Activity: Copy out the full data exactly as given; pictures should not be included.

Input data:
——————————

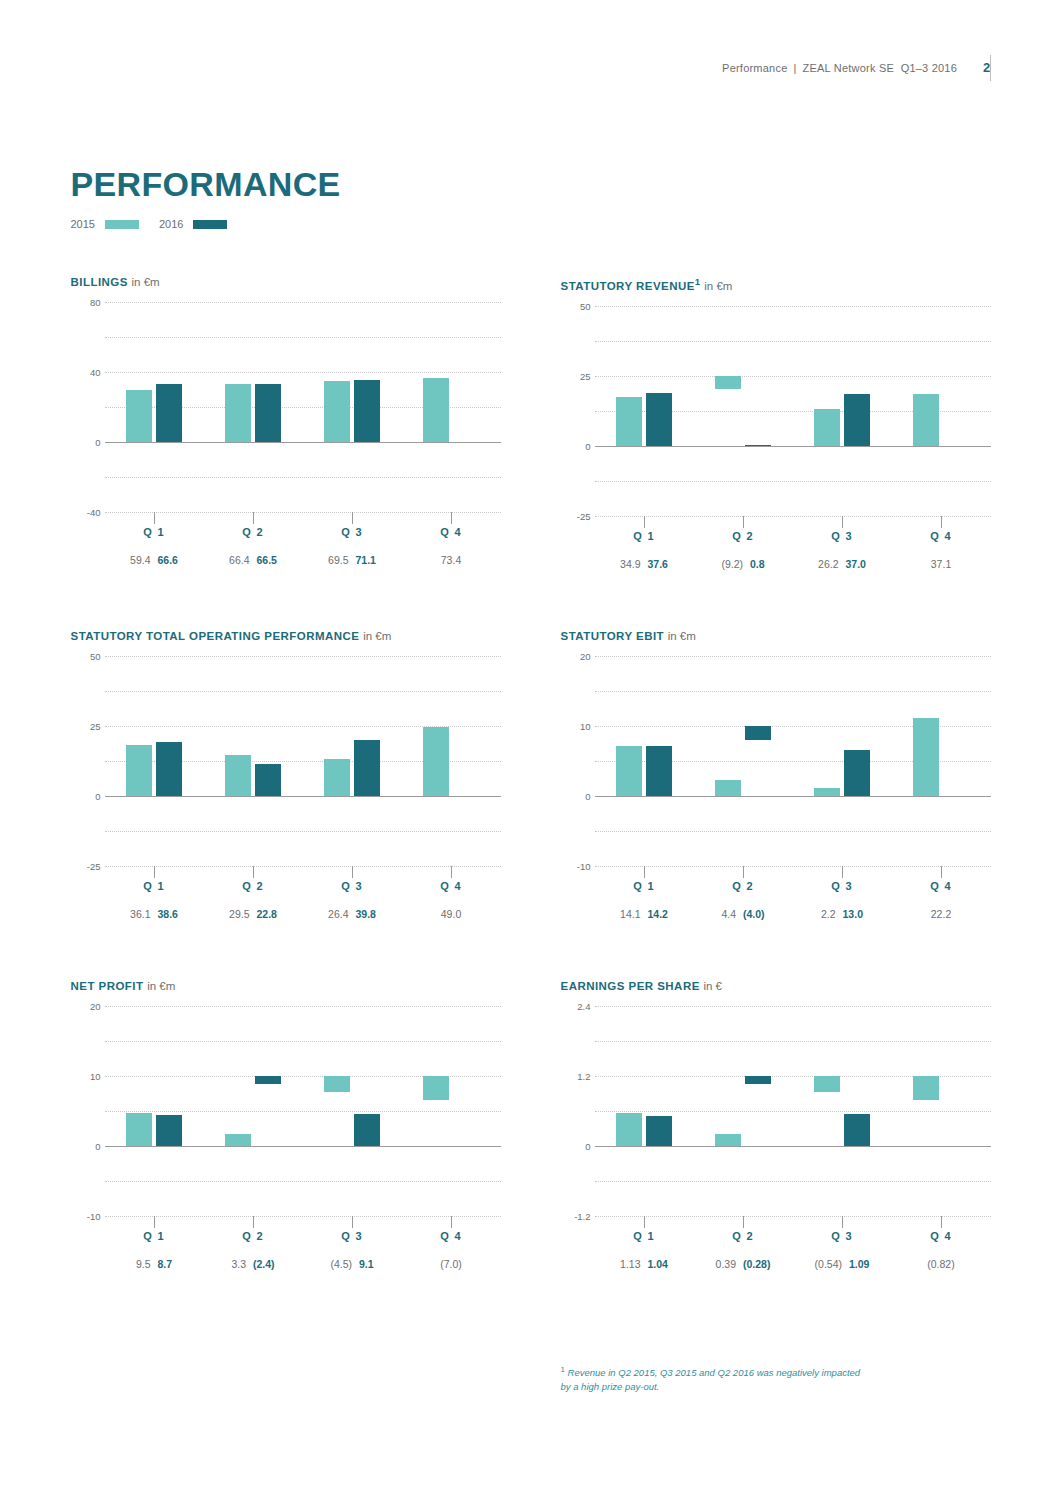Performance|ZEAL Network SE Q1–3 2016
2
PERFORMANCE
2015 2016
BILLINGS in €m
80 40 0 -40
Q 159.4 66.6
Q 266.4 66.5
Q 369.5 71.1
Q 473.4
STATUTORY REVENUE1 in €m
50 25 0 -25
Q 134.9 37.6
Q 2(9.2) 0.8
Q 326.2 37.0
Q 437.1
STATUTORY TOTAL OPERATING PERFORMANCE in €m
50 25 0 -25
Q 136.1 38.6
Q 229.5 22.8
Q 326.4 39.8
Q 449.0
STATUTORY EBIT in €m
20 10 0 -10
Q 114.1 14.2
Q 24.4 (4.0)
Q 32.2 13.0
Q 422.2
NET PROFIT in €m
20 10 0 -10
Q 19.5 8.7
Q 23.3 (2.4)
Q 3(4.5) 9.1
Q 4(7.0)
EARNINGS PER SHARE in €
2.4 1.2 0 -1.2
Q 11.13 1.04
Q 20.39 (0.28)
Q 3(0.54) 1.09
Q 4(0.82)
1 Revenue in Q2 2015, Q3 2015 and Q2 2016 was negatively impacted
by a high prize pay-out.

——————————

Result for this task:
Performance|ZEAL Network SE Q1–3 2016
2
PERFORMANCE
2015 2016
BILLINGS in €m
80 40 0 -40
Q 159.4 66.6
Q 266.4 66.5
Q 369.5 71.1
Q 473.4
STATUTORY REVENUE1 in €m
50 25 0 -25
Q 134.9 37.6
Q 2(9.2) 0.8
Q 326.2 37.0
Q 437.1
STATUTORY TOTAL OPERATING PERFORMANCE in €m
50 25 0 -25
Q 136.1 38.6
Q 229.5 22.8
Q 326.4 39.8
Q 449.0
STATUTORY EBIT in €m
20 10 0 -10
Q 114.1 14.2
Q 24.4 (4.0)
Q 32.2 13.0
Q 422.2
NET PROFIT in €m
20 10 0 -10
Q 19.5 8.7
Q 23.3 (2.4)
Q 3(4.5) 9.1
Q 4(7.0)
EARNINGS PER SHARE in €
2.4 1.2 0 -1.2
Q 11.13 1.04
Q 20.39 (0.28)
Q 3(0.54) 1.09
Q 4(0.82)
1 Revenue in Q2 2015, Q3 2015 and Q2 2016 was negatively impacted
by a high prize pay-out.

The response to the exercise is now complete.